Passer de la production de richesse saccharine à la production de richesse bagasse ? Telle est la question que les professionnels de la filière canne-sucre de la Réunion se posent. L’objet de cette interrogation est la récente création d’une nouvelle variété de canne sucre par l’Ercane, un centre de recherche sur la productivité sucrière et les nouvelles valorisations de la canne à sucre. La particularité de cette nouvelle invention : une canne qui produit davantage de fibre que de sucre, la R587. Le projet peut paraître audacieux mais en plein débat sur l’avenir de la production  après la fin des quotas sucriers prévue pour 2017, il laisse perplexe. Déjà, les divergences apparaissent. Interrogé par nos confrères de Zinfos974, la chambre d’agriculture penche pour la production sucrière même si des discussions sont en cours.  Le vice-président assure que le système « canne sucre » est tout de même plébiscité par la majorité des planteurs. « Ce sont les sucres spéciaux qui font la richesse de La Réunion », rappelle-t-il.

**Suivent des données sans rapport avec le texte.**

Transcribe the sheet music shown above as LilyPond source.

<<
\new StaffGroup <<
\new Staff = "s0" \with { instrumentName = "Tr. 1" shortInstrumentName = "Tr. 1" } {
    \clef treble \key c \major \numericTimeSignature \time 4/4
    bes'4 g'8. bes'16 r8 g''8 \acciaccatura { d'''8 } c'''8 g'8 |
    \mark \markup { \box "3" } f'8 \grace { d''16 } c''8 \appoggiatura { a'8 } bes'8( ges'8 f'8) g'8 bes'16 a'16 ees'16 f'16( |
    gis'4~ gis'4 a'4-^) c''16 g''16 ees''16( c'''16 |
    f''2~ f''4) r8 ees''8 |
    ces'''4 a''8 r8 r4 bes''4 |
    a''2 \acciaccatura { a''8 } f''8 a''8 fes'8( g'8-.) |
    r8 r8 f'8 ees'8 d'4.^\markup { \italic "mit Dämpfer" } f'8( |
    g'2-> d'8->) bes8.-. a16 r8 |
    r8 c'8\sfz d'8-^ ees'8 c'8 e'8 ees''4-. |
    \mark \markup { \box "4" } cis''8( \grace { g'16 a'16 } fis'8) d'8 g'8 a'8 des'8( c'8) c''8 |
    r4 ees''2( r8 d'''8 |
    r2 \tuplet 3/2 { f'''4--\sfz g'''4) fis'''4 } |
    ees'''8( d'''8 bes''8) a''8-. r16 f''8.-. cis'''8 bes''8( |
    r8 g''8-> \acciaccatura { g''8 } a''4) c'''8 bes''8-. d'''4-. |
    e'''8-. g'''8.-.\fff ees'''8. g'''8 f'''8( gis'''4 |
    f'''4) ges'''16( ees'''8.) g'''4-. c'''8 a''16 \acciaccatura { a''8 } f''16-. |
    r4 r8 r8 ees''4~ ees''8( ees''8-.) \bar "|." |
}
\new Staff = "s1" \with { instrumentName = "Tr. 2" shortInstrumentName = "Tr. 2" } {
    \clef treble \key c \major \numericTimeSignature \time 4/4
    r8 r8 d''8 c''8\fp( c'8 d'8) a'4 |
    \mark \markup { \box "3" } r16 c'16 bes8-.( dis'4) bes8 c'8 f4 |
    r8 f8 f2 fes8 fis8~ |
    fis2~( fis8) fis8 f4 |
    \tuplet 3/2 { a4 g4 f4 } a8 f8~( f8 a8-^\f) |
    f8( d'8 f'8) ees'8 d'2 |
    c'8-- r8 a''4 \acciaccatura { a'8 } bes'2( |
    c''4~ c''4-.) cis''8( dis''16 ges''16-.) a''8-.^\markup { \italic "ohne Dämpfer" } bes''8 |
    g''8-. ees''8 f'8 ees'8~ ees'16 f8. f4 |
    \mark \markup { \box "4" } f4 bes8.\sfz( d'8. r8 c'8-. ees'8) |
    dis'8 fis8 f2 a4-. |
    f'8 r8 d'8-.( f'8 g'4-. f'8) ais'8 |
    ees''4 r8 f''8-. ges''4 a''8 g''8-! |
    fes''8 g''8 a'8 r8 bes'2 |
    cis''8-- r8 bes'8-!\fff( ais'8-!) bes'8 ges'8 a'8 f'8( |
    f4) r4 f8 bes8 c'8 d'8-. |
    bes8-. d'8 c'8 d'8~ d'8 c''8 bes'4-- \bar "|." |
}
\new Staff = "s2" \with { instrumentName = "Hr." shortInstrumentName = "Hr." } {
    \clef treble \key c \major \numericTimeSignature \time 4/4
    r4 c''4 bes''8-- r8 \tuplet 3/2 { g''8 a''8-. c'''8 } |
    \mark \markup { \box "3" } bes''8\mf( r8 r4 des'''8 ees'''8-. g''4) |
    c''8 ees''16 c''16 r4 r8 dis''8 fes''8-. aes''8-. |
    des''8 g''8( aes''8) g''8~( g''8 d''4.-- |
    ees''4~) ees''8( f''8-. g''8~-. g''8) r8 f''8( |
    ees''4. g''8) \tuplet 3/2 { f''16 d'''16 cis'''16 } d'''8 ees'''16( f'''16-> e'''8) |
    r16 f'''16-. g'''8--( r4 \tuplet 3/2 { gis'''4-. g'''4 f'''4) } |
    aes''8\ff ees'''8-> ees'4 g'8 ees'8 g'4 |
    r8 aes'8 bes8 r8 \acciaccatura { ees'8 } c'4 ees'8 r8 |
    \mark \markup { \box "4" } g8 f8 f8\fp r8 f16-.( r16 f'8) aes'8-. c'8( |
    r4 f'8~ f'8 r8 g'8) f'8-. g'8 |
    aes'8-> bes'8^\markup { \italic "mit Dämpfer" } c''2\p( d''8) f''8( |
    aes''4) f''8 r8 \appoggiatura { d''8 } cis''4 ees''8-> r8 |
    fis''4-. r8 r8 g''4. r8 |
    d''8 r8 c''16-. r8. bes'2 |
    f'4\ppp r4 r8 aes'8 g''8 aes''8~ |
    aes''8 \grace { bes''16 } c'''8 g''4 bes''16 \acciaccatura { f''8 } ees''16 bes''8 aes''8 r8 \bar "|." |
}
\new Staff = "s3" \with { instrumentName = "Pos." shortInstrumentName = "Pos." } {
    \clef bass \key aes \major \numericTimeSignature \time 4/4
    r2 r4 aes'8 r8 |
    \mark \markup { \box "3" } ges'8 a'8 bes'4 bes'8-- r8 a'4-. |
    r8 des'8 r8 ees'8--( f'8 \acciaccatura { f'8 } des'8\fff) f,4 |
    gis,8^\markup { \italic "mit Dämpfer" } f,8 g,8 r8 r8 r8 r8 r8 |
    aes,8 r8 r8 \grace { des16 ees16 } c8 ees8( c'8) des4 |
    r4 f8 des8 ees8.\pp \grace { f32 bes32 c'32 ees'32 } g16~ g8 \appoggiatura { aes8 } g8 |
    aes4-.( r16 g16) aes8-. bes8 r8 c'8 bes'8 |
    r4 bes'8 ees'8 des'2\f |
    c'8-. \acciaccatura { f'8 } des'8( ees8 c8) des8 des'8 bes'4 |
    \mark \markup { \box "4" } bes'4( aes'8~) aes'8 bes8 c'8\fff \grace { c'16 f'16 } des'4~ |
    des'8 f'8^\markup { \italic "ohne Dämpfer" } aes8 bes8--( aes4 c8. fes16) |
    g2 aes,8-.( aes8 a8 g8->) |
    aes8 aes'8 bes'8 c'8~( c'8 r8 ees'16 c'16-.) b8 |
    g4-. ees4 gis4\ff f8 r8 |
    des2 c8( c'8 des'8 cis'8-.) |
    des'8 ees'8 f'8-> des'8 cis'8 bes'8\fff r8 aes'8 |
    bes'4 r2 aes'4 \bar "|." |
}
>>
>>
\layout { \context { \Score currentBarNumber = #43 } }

Du côté du syndicat, on ne s’oppose pas à la production d’une canne plus fibreuse. « Cela permettrait de continuer à faire de la canne malgré la fin des quotas sucriers annoncés pour 2017. Il nous faut envisager davantage les différentes potentialités que nous offre la canne à sucre à La Réunion. » affirme Frédéric Vienne, le président de la fédération des syndicats d’exploitants agricoles, la FDSEA.

Reste encore à régler la question de la revalorisation la prime bagasse. « Si un changement de cap devait se mettre en place, la bagasse devra faire l’objet d’une meilleure prise en compte », ajoute Frédéric Vienne. En effet, majorer d’1,50€ passant ainsi de 13 à 14,50 euros/tonne de canne à sucre, le montant de la prime est encore jugée insuffisante par les planteurs. À titre comparatif, le prix d’une tonne de canne à sucre doté de 13% de richesse saccharine s’élevait à 39,09 € en 2014. Du côté du centre de recherche, on cherche surtout à rassurer la profession. »Il n’y a pas eu de directive officielle pour maximiser la fibre au détriment du sucre », affirme Bernard Siegmund, directeur d’Ercane. La future variété sortira de laboratoire au cours de cette année 2016. Sur l’ile, les centrales thermiques du Gol et de Bois Rouge utilisent la bagasse en combiné avec du charbon, depuis plus d’une vingtaine d’années pour produire de l’électricité. En 2013, la bagasse couvrait 19% de la production d’énergie. D’ici 2023, elle devrait atteindre les 60% selon Albioma, premier producteur d’électricité de l’île.